Today Metro announced its intent to award new contracts for the transport and disposal of garbage received at Metro Central and Metro South transfer stations, starting in January 2020.
The garbage will go to Columbia Ridge Landfill near Arlington, Ore., through a contract with Waste Management, which owns the landfill. Walsh Trucking Company will transport the garbage from the two transfer stations to this landfill. Both contracts will be in effect for 10 years with two possible five-year extensions.
“After a highly competitive process, we chose two companies that are experienced in managing and transporting garbage and are well-positioned to provide good service,” said Paul Slyman, Metro’s director of Property and Environmental Services. “We believe we’ve done right by the Portland area’s ratepayers and the environment.”
Metro’s two transfer stations handle about 40 percent of the garbage generated in the greater Portland area – currently about 500,000 tons per year. The other 60 percent is handled by five privately owned transfer stations around the region.
Since 1991 Metro has promised 90 percent of all landfill-bound garbage created within Metro’s jurisdiction to a Waste Management landfill. That contractual obligation ends on Dec. 31, 2019, after which privately owned transfer stations will make their own arrangements, with a few limitations, for the disposal of the garbage they receive. The garbage brought to Metro Central and Metro South transfer stations will continue to go to Columbia Ridge under the terms of the new contract.
Walsh Trucking has been transporting waste from Metro Central and Metro South to Columbia Ridge Landfill since 2010. About sixty long-haul trucks per day, each with about 34 tons of garbage, leave Metro Central and Metro South to make the nearly 150-mile one-way journey to the landfill.
Both of the contract awards announced today come at the end of an open procurement process, announced in the summer of 2017, which solicited proposals from landfill operators and companies offering various transportation options, including barge and rail.
Four landfills were in competition for this waste: Columbia Ridge Landfill; Finley Buttes Landfill near Boardman, Ore., owned by Waste Connections; Roosevelt Regional Landfill in Roosevelt, Wash., owned by Republic Services, and Wasco County Landfill near The Dalles, also owned by Waste Connections. Metro announced last May that it would begin negotiations with Waste Management for continued use of Columbia Ridge after that proposal scored the highest in the review.

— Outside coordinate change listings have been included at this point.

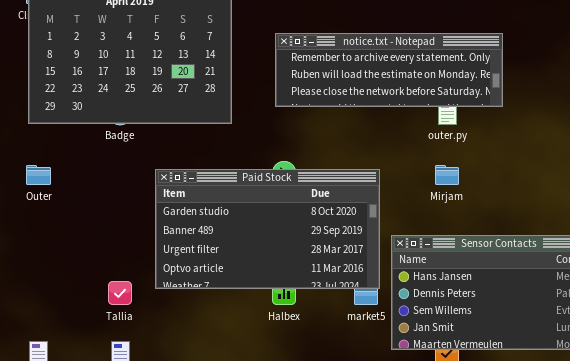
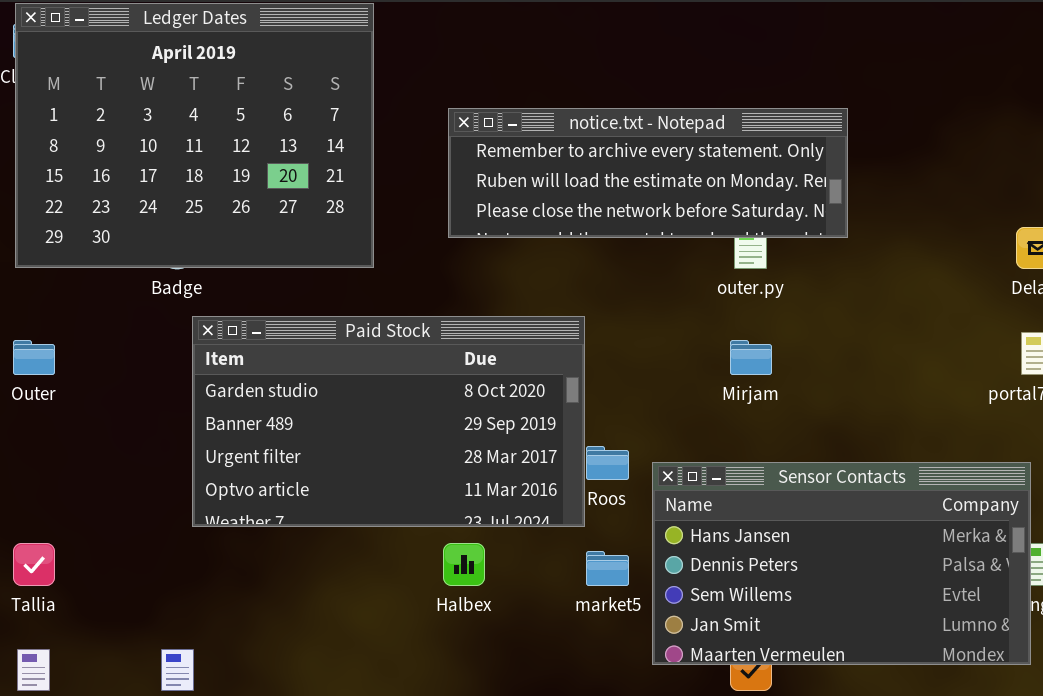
Paid Stock: [155,169,380,289] -> [192,316,585,527], moved
Tallia: [108,281,132,305] -> [13,543,55,586], moved

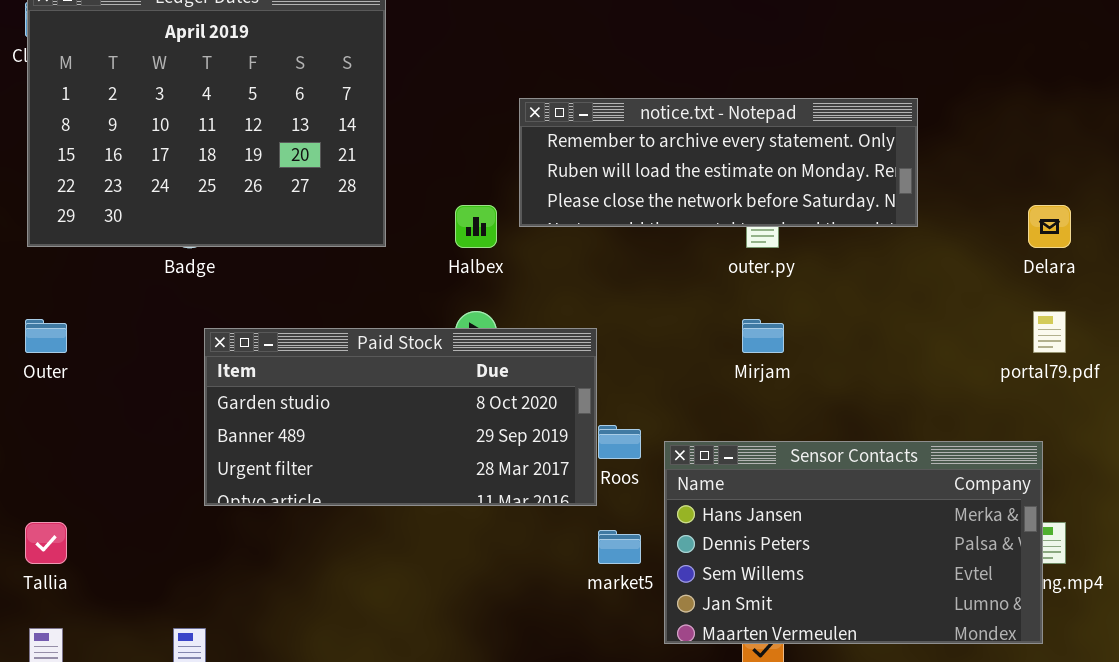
notice.txt - Notepad: [448,108,848,238] -> [519,98,918,227], moved
Paid Stock: [192,316,585,527] -> [204,328,597,506], resized
Halbex: [443,543,485,586] -> [455,205,497,248], moved

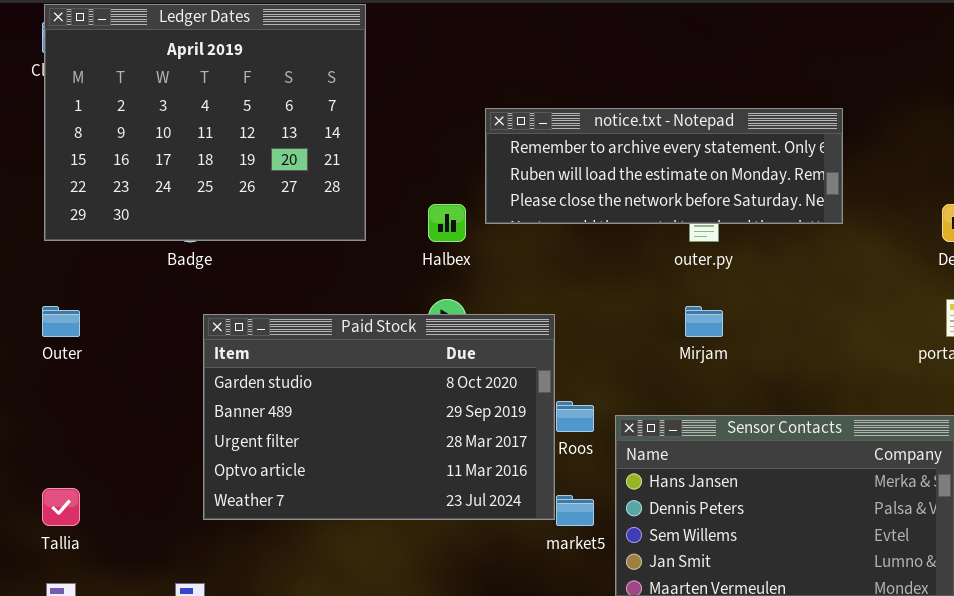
Paid Stock: [204,328,597,506] -> [203,314,555,520], resized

The new contract includes the following terms related to cost and efficiency of operations:
- Metro will pay lower rates per ton than what Waste Management currently charges for disposal of the Metro region’s garbage.
- Added hours and other operational improvements at Columbia Ridge Landfill are expected to enable more efficient operations at Metro’s two public transfer stations, which will help improve service for Metro’s waste customers.
- Private transfer stations may, under certain circumstances, take advantage of Metro’s reduced disposal rate.
On the transportation side, proposals were received from two trucking companies (Walsh and LTI, Inc.), a barge company (Tidewater Barge Lines), and Union Pacific Railroad working with Waste Management to send waste to Columbia Ridge by rail. In the end, Walsh’s proposal was considered to provide the best value for the ratepayers of the greater Portland area. Some of the requirements for the new transportation contract include:
- Increased wages for Walsh drivers
- Reduced environmental impacts resulting from increased fuel efficiency and more garbage hauled per load
- Partnership opportunities with community-based organizations to improve recruitment and training for drivers, mechanics and other Walsh employees and to support career development, especially for women and communities of color.
Each contract will go into effect on Jan. 1, 2020.